Is it possible to expose the same API controller as 2 different endpoints where one is authenticated using mutual SSL, a token or as a last resort basic auth and the other uses the session cookie?
For example take the following controller:
public class TodoController :
{
public IQueryable<TodoModel> GetTodos()
{
...
}
}
Can I add multiple routes that map to the same method?
https://myapp.example.org/api/todo
https://myapp.example.org/mutual-auth/api/todo
I want to configure IIS to use mutual SSL for the mutual auth endpoint and use forms authentication for the other endpoint.
Short answer: yes
This is a very broad question, so I won't go into excessive detail about every aspect. I think you should also take a look at BreezeJS because it makes things building these applications significantly easier.
DESIGN
Do you want to build in pure HTML and JavaScript or incorporate CSHTML? The decision is yours, but if you want to eventually create native-based applications using something such as PhoneGap Build, you'll want to stick to pure HTML and JavaScript so that you can compile the code later.
Do you want to use another JS library such as BreezeJS to make life a little easier when designing your controllers? Out of the box, your Web API controllers will be prefixed with api/{controller}/{id} in WebApiConfig. You may want to add {action} routing if you don't go with something like BreezeJS so that you can have more flexibility with your controllers.
Lastly, let's talk about the Repository Pattern and Unit of Work Pattern. This is a bit of hot-topic, but I find that usually creating a repository allows you a great deal of flexibility and it's great for dependency injection. Adding an additional repository layer to your controllers allows you to differentiate between different users or means of access such as a SPA or mobile application very easily. You can use the exact same controllers, but simply draw from different repositories.
SECURITY
You'll want to touch up a bit on [Authorize], [ValidateHttpAntiForgeryTokenAttribute], [Roles("")], and several other data annotations for starters. This is a huge topic which has a ton of reading material online -- invest in some research. Your controller can have multiple actions which have varying limitations on them, such as preventing CSRF on the SPA, but be less restricted on Mobile by either utilizing varying actions on the controller or drawing from separate repositories.
Can I add multiple routes that map to the same method?
https://myapp.example.org/api/todo
https://myapp.example.org/mutual-auth/api/todo
Yes, absolutely. You'll just have to do some extra work with your routing configuration files. With BreezeJS, you get access to not only /api/ but /~breeze/ which works very similarly.

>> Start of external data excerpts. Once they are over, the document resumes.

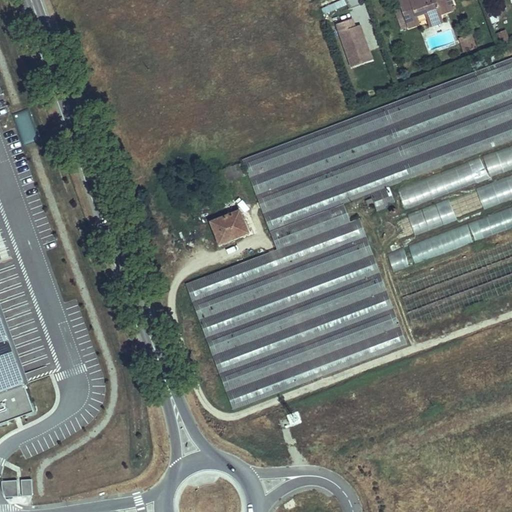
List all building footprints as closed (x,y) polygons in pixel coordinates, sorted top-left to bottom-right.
[(347,4),(345,0),(340,0),(321,8),(324,14),(347,4)] [(399,0),(409,28),(420,24),(417,15),(426,12),(428,19),(440,15),(437,8),(452,3),(451,0),(399,0)] [(437,8),(440,15),(454,10),(452,3),(437,8)] [(395,10),(402,29),(407,27),(400,8),(395,10)] [(417,15),(419,22),(428,19),(426,12),(417,15)] [(428,19),(431,26),(442,22),(440,15),(428,19)] [(337,24),(352,67),(363,63),(360,56),(370,53),(366,43),(363,44),(361,40),(365,39),(360,25),(355,27),(352,19),(337,24)] [(460,39),(464,51),(475,47),(471,35),(460,39)] [(372,60),(370,53),(360,56),(363,63),(372,60)] [(511,66),(242,150),(274,253),(188,280),(227,406),(404,351),(363,217),(349,221),(343,202),(371,194),(376,211),(395,205),(388,181),(511,142),(511,66)] [(12,114),(23,145),(37,140),(27,109),(12,114)] [(401,205),(511,169),(511,148),(395,185),(401,205)] [(242,176),(237,164),(221,171),(225,182),(242,176)] [(465,211),(511,196),(511,175),(438,199),(440,207),(462,200),(465,211)] [(393,220),(398,238),(458,219),(452,201),(393,220)] [(220,244),(248,233),(239,211),(212,222),(220,244)] [(429,257),(423,240),(385,255),(391,272),(429,257)] [(0,423),(33,412),(0,321),(0,423)] [(32,495),(31,479),(20,480),(21,496),(32,495)] [(18,496),(16,480),(1,481),(1,489),(5,498),(18,496)]
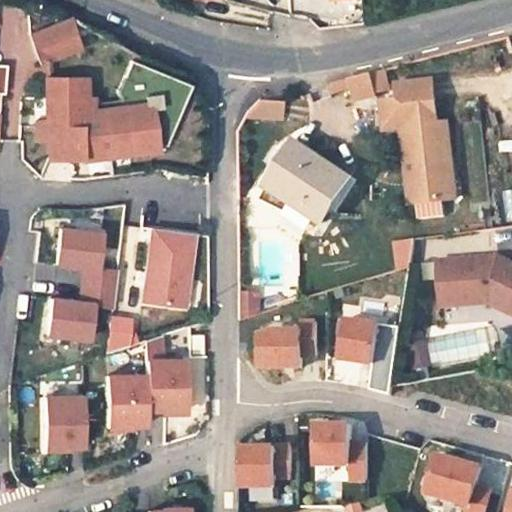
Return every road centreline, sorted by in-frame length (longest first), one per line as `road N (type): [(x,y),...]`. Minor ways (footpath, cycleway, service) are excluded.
road 1 (residential): [(220,199),(119,188),(18,195),(0,370)]
road 2 (residential): [(222,400),(329,399),(511,447)]
road 3 (tertiary): [(229,61),(337,57),(511,11)]
road 4 (residential): [(221,440),(20,511)]
road 5 (residential): [(222,400),(220,199)]
road 6 (tertiary): [(85,0),(229,61)]
road 7 (residential): [(220,199),(229,61)]
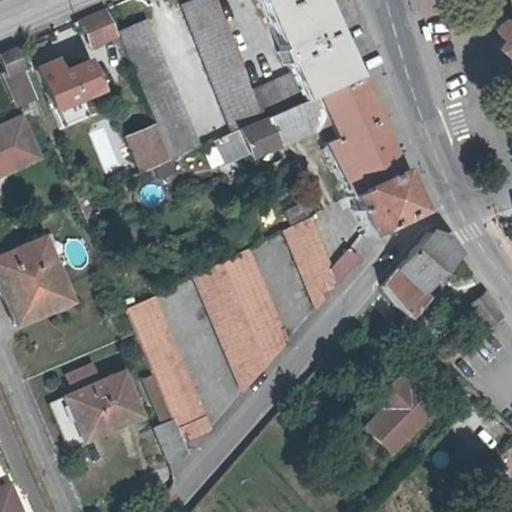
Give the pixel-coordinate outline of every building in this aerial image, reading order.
[(229,133),(259,120),(213,0),(199,0),(180,9),(229,133)] [(261,119),(356,78),(320,0),(255,0),(279,51),(275,53),(281,65),(285,64),(289,74),(250,92),(261,119)] [(511,0),(499,0),(494,2),(499,7),(502,6),(506,9),(511,6),(511,0)] [(511,15),(506,9),(502,6),(499,7),(500,12),(496,14),(493,18),(492,22),(494,26),(497,29),(500,31),(494,40),(511,54),(511,15)] [(113,36),(102,10),(78,20),(89,46),(113,36)] [(116,36),(168,159),(193,149),(143,24),(116,36)] [(11,93),(29,85),(13,48),(0,54),(0,58),(5,72),(12,70),(14,75),(6,79),(11,93)] [(57,73),(53,62),(34,70),(50,108),(96,89),(84,62),(57,73)] [(356,78),(261,119),(259,120),(229,133),(215,139),(225,161),(247,152),(249,157),(315,128),(322,125),(323,128),(328,126),(332,136),(334,138),(334,140),(331,141),(323,145),(347,197),(398,172),(356,78)] [(29,85),(11,93),(15,101),(32,93),(29,85)] [(0,169),(35,153),(17,113),(0,121),(0,169)] [(322,125),(315,128),(323,145),(331,141),(334,140),(334,138),(332,136),(328,126),(323,128),(322,125)] [(125,138),(139,172),(167,161),(152,126),(125,138)] [(104,173),(120,167),(104,127),(88,133),(104,173)] [(363,237),(365,236),(416,212),(398,172),(347,197),(363,235),(363,237)] [(333,281),(328,266),(308,218),(305,220),(303,221),(292,226),(283,231),(313,305),(333,281)] [(380,284),(383,288),(398,306),(405,315),(423,295),(419,291),(456,254),(443,236),(427,233),(380,284)] [(0,277),(6,275),(23,313),(65,295),(39,235),(0,252),(0,277)] [(328,266),(333,281),(355,257),(345,246),(328,266)] [(209,269),(194,277),(240,389),(282,340),(246,250),(215,266),(211,268),(209,269)] [(6,275),(0,277),(0,283),(14,316),(23,313),(6,275)] [(468,304),(484,328),(501,315),(484,292),(468,304)] [(169,420),(178,441),(206,427),(153,298),(138,306),(124,313),(135,339),(169,420)] [(454,351),(447,340),(435,351),(443,360),(454,351)] [(138,411),(121,372),(49,404),(64,443),(80,435),(81,438),(138,411)] [(370,399),(379,407),(361,425),(386,450),(428,407),(395,373),(370,399)] [(178,441),(169,420),(151,428),(164,462),(183,453),(178,441)] [(0,511),(19,511),(13,494),(1,466),(0,466),(0,511)] [(25,511),(18,492),(13,494),(19,511),(25,511)]
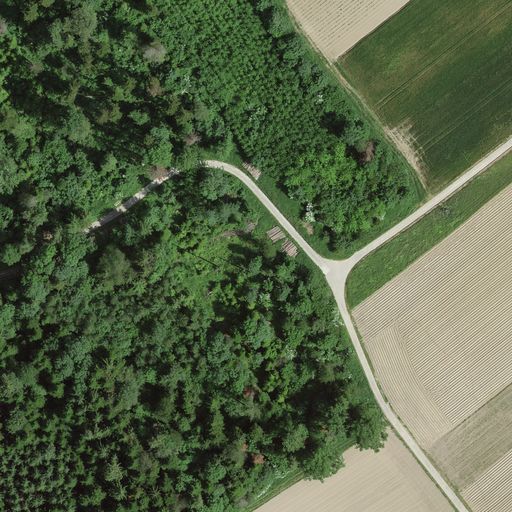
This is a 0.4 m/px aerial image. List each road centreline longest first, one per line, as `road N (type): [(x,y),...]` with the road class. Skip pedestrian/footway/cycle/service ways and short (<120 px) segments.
road 1 (track): [(460,511),(372,393),(330,277),(227,169),(180,166),(93,226),(0,258)]
road 2 (track): [(330,277),(511,140)]
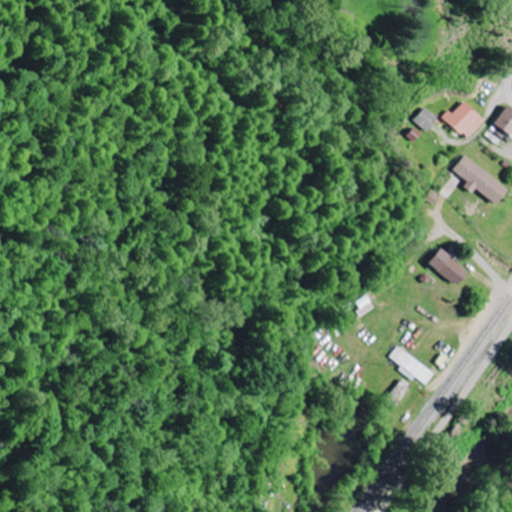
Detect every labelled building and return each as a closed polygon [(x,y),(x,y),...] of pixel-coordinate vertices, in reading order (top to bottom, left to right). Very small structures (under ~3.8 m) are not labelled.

You can secury your Web API using the way you want. For exemple, you can provide a custom Message Handler or a custom Authorization Filter to provide external authentication via token.
There's a full session from the ASP.NET Team that covers this, you just need to choose which one you will pick up:
Security issues for Web API.
Assuming you are hosting web API in IIS, if you enable the forms authentication, FormsAuthenticationModule establishes the identity. That is, if you look at HttpContext.Current.User or Thread.CurrentPrincipal after a successful authentication, the object of type IPrincipal will have the identity (which is FormsIdentity) and the IsAuthenticated property will be set to true. You can do the same thing for any other credential using a custom DelegatingHandler. All you need to do is to validate the credential (token, user id and password in basic scheme in HTTP authorization header or whatever) and set the HttpContext.Current.User and Thread.CurrentPrincipal to an object of type GenericPrincipal with GenericIdentity. After this, the same action method of a controller which is decorated with Authorize will work for both types of requests.